The song itself is followed by Examples 2–5, which were part of the audio data set used as training data for the DDSP Koalasynth. These raw samples were not directly used in the song. Examples 6–10 are examples of the Sinsy output for automatically paired lyric lines and melody snippets (with initial and final silence manually removed). Example 11 shows an earlier idea that was explored using melody–lyric pair output, rendered using Sinsy. This was later abandoned in favor of the ”Welcome Home” song idea. Example 12 is a contrasting interpretation of the song, inspired by medieval musical techniques instead of pop.
Example 1 The song ”Beautiful the World,” as submitted to the 2020 AI Song Contest.
Example 2 Excerpt of the song, highlighting the lead break that uses the Koalasynth.
Example 3 Excerpt from the koala calls data set.
Example 4 Excerpt from the kookaburra calls data set.
Example 5 Excerpt from the tasmanian devil calls data set.
Example 6 Original lyric–melody matched Sinsy rendition of verse 1 line 1 (“Flying in fear but love keeps on coming”).
Example 7 Original lyric–melody matched Sinsy rendition of verse 1 line 2 (“Dreams still live on the wings of happiness”).
Example 8 Original lyric–melody matched Sinsy rendition of verse 1 line 4 (“Open up the heart I ain't scared no more”).

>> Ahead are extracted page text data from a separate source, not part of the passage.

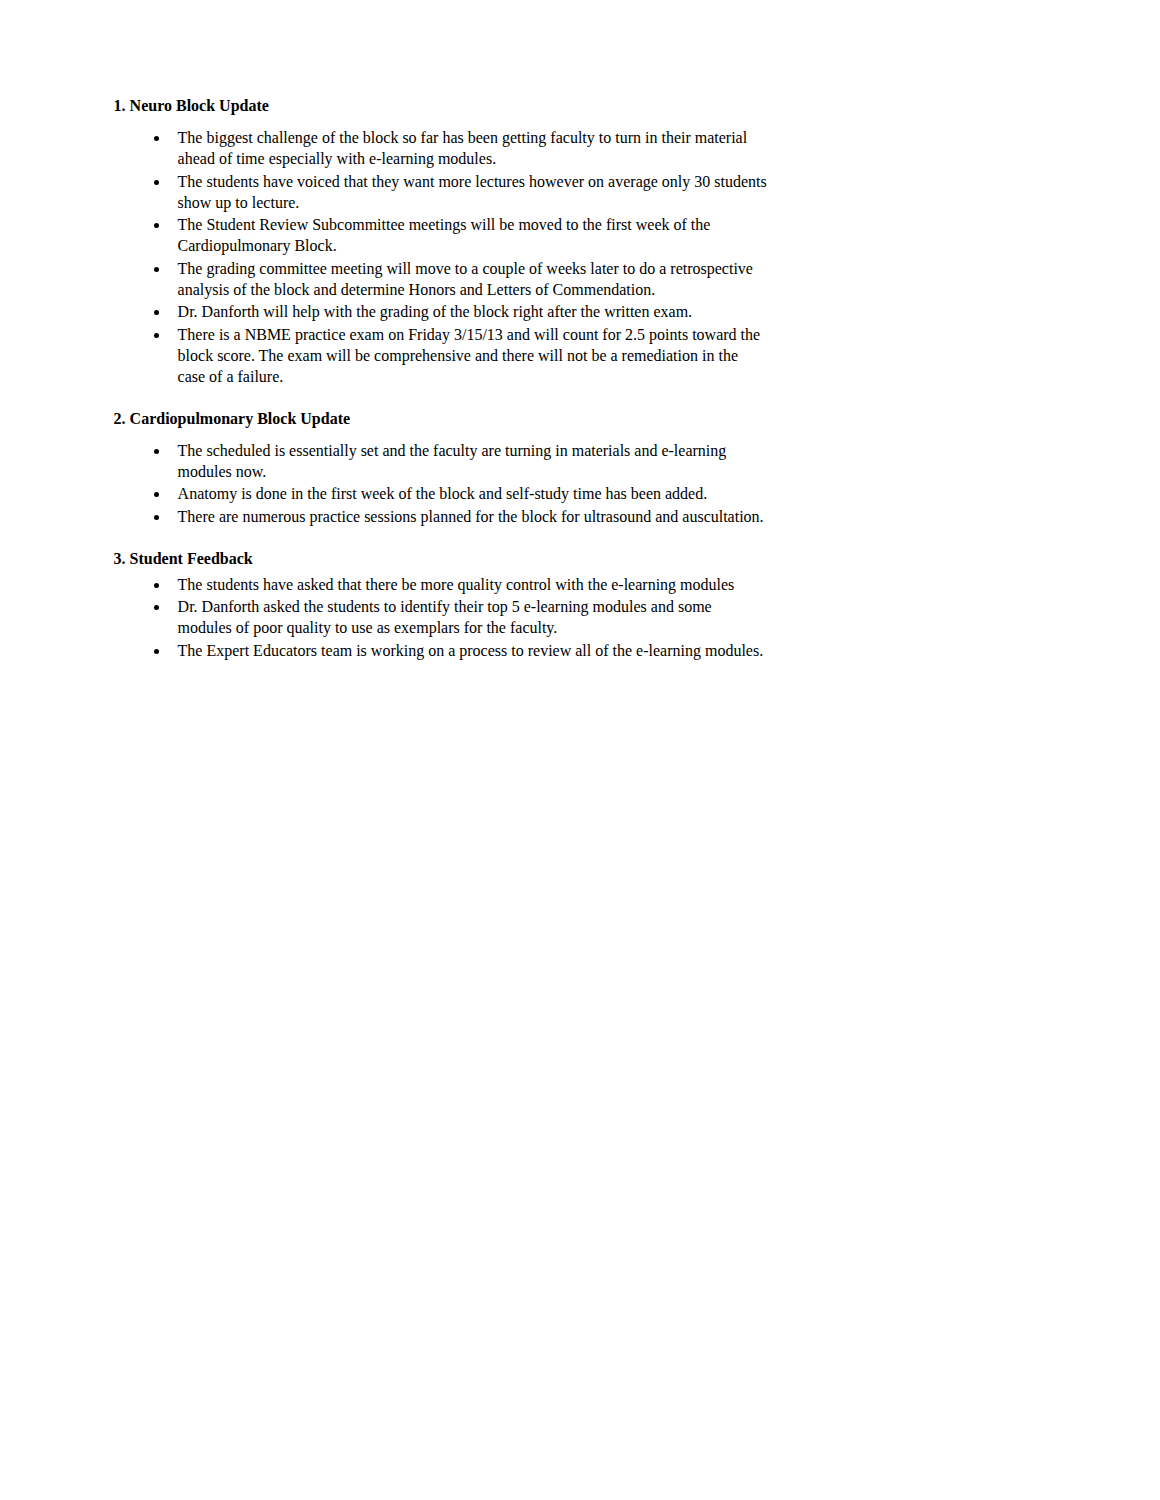Neuro Block Update
The biggest challenge of the block so far has been getting faculty to turn in their material ahead of time especially with e-learning modules.
The students have voiced that they want more lectures however on average only 30 students show up to lecture.
The Student Review Subcommittee meetings will be moved to the first week of the Cardiopulmonary Block.
The grading committee meeting will move to a couple of weeks later to do a retrospective analysis of the block and determine Honors and Letters of Commendation.
Dr. Danforth will help with the grading of the block right after the written exam.
There is a NBME practice exam on Friday 3/15/13 and will count for 2.5 points toward the block score. The exam will be comprehensive and there will not be a remediation in the case of a failure.
Cardiopulmonary Block Update
The scheduled is essentially set and the faculty are turning in materials and e-learning modules now.
Anatomy is done in the first week of the block and self-study time has been added.
There are numerous practice sessions planned for the block for ultrasound and auscultation.
Student Feedback
The students have asked that there be more quality control with the e-learning modules
Dr. Danforth asked the students to identify their top 5 e-learning modules and some modules of poor quality to use as exemplars for the faculty.
The Expert Educators team is working on a process to review all of the e-learning modules.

Example 9 Original lyric–melody matched Sinsy rendition of chorus line 1 (“Welcome home oh welcome home oh oh oh”).
Example 10 Original lyric–melody matched Sinsy rendition of chorus line 2 (“The world is beautiful”).
Example 11 An earlier idea developed from other melody–lyric pair outputs.
Example 12 A different interpretation of the song, with all vocals rendered by Sinsy, and with minimal effects on the Koalasynth lead break.